▶ _Text passage_:
As described previously, each tablet has a single MemRowSet which holds a recently-inserted row. However, it is not sufficient to simply write all inserts directly to the current MemRowSet, since embodiments of the present disclosure enforce a primary key uniqueness constraint. In order to enforce the uniqueness constraint, the process operating the database table consults all of the existing DiskRowSets before inserting the new row into the MemRowSet. Thus, the process operating the database table has to check whether the row to be inserted into the MemRowSet already exists in a DiskRowSet. Because there can potentially be hundreds or thousands of DiskRowSets per tablet, this has to be done efficiently, both by culling the number of DiskRowSets to consult and by making the lookup within a DiskRowSet efficient.

In order to cull the set of DiskRowSets to consult for an INSERT operation, each DiskRowSet stores a Bloom filter of the set of keys present. Because new keys are not inserted into an existing DiskRowSet, this Bloom filter is static data. The Bloom filter, in some embodiments, can be chunked into 4 KB pages, each corresponding to a small range of keys. The process operating the database table indexes each 4 KB page using an immutable B-tree structure. These pages as well as their index can be cached in a server-wide least recent used (LRU) page cache, ensuring that most Bloom filter accesses do not require a physical disk seek. Additionally, for each DiskRowSet, the minimum and maximum primary keys are stored, and these key bounds are used to index the DiskRowSets in an interval tree. This further culls the set of DiskRowSets to consult on any given key lookup. A background compaction process reorganizes DiskRowSets to improve the effectiveness of the interval tree-based culling. For any DiskRowSets that are not able to be culled, a look-up mechanism is used to determine the position in the encoded primary key column where the key is to be inserted. This can be done via the embedded B-tree index in that column, which ensures a logarithmic number of disk seeks in the worst case. This data access is performed through the page cache, ensuring that for hot areas of key space, no physical disk seeks are needed.

Still referring to, in some embodiments the base data module stores a column-organized representation of the rows in the DiskRowSet. Each column is separately written to disk in a single contiguous block of data. In some embodiments, a column can be subdivided into small pages (e.g., forming a column page) to allow for granular random reads, and an embedded B-tree index allows efficient seeking to each page based on its ordinal offset within the RowSet. Column pages can be encoded using a variety of encodings, such as dictionary encoding or front coding, and is optionally compressed using generic binary compression schemes such as LZ4, gzip, etc. These encodings and compression options may be specified explicitly by the user on a per-column basis, for example to designate that a large, infrequently accessed text column can be gzipped, while a column that typically stores small integers can be bit-packed.

In addition to flushing columns for each of the user-specified columns of the database table into a DiskRowSet, a primary key index column, which stores the encoded primary key for each row, is also written into each DiskRowSet. In some embodiments, a chunked Bloom filter is also flushed into a RowSet. A Bloom filter can be used to test for the possible presence of a row in a RowSet based on its encoded primary key. Because columnar encodings are difficult to update in place, the columns within the base data module are considered immutable once flushed.

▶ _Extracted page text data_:
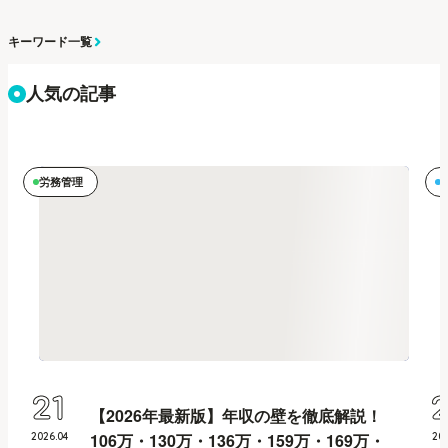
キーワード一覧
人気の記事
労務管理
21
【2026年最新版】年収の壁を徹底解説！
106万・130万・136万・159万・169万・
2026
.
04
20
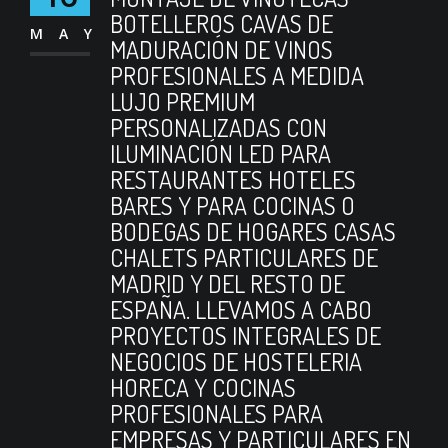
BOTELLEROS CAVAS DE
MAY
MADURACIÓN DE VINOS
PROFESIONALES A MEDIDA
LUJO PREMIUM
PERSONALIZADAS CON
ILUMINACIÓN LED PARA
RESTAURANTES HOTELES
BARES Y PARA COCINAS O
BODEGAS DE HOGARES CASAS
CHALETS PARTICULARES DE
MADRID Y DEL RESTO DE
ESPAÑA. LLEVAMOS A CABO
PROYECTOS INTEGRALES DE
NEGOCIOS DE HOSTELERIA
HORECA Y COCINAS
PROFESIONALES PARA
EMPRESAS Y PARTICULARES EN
* * *
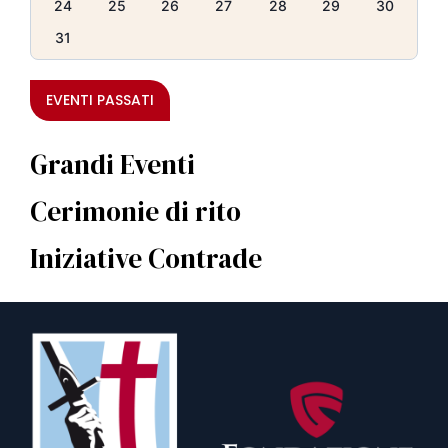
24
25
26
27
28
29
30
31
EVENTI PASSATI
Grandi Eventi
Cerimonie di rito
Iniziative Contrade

▶ _Directive 1_: Rewrite the stretch of the passage on DiskRowSets from "In addition to" through "immutable once flushed.", replacing "Bloom filter" with "membership filter".
▶ _Directive 2_: State how many lines of the listing contain the string "PARTICULARES", giving only the number.
The passage on DiskRowSets and the listing are unrelated to each other.

▶ _Written solution 1_:
In addition to flushing columns for each of the user-specified columns of the database table into a DiskRowSet, a primary key index column, which stores the encoded primary key for each row, is also written into each DiskRowSet. In some embodiments, a chunked membership filter is also flushed into a RowSet. A membership filter can be used to test for the possible presence of a row in a RowSet based on its encoded primary key. Because columnar encodings are difficult to update in place, the columns within the base data module are considered immutable once flushed.

▶ _Written solution 2_: 2